If you need me, I'll be on Chickadee Trail.  Don't tell the Mormons. They once knocked on our door, and I let them in.  It was crazy. They could have been serial killers dressed as Mormons.  When I told them we were Jewish, the Mormons went away.  Though they could have been serial killers who like Jews.

I'll see you when I get back.  Have an enjoyable two weeks.

And keep reading.



JED said...

I hope you are enjoying your stay in the country. If the wifi hasn't been eaten by the mice, you can go to the link following this sentence to read the short story "A Change of Plans" by Bruce Jay Friedman.

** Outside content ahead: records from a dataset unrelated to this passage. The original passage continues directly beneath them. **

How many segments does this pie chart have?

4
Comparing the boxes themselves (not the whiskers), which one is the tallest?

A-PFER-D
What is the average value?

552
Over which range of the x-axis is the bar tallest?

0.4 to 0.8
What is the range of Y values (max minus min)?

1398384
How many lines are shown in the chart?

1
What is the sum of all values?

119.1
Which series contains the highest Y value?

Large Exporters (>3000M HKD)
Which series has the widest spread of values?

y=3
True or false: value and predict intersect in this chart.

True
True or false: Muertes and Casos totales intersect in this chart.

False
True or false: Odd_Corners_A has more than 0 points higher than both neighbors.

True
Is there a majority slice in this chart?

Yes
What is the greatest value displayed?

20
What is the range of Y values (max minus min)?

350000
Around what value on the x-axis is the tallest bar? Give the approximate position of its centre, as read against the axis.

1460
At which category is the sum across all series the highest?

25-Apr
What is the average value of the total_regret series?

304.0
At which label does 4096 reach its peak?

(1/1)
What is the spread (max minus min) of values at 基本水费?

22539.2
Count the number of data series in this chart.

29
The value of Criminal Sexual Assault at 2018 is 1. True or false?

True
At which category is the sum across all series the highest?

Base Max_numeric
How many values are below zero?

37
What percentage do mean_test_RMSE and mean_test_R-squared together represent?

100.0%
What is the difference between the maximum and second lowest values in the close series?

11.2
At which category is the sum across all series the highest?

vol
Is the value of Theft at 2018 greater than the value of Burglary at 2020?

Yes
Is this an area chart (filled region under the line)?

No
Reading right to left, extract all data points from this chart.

That's why you couldn't find much information about it. The name was changed for the film. I did enjoy the 1972 film but it was an uncomfortable enjoyment. Kind of like my uncomfortable laugh when Dick Van Dyke trips over the ottoman.

JED said...

It looks like I renamed the story, too. I assumed Mr. Friedman had more than one plan to change. I was wrong.

Oliver Wendell Douglas said...

Story, as JED pointed out, is A Change of Plan, and was 1st published by Esquire, Jan. 1966. I came across this information on his son's blog:

Then I came across a podcast of Bruce actually reading (and chatting about) his story:

Interesting and entertaining. Interestingly (sort of), his son, Drew, claims no familial association with Bruce anywhere on his blog, at least not that I noticed.

You need to carry a cell phone w/a camera so you can document such important observations as the mini-skirted photographer and share with us.

Enjoy your vacation!

Frank said...

I'm going to use that I'm Jewish line the next time I run into Mormons. Cheers and happy holidays!

Jim said...

How I love Friedman!

My first exposure to him was the performance of his play "Steambath" on PBS in 1973 with Jose Perez, Bill Bixby and Valerie Perrine. But then I came across what I've always considered his masterpiece, "The Lonely Guy's Book of Life". I don't think I've ever read anything funnier.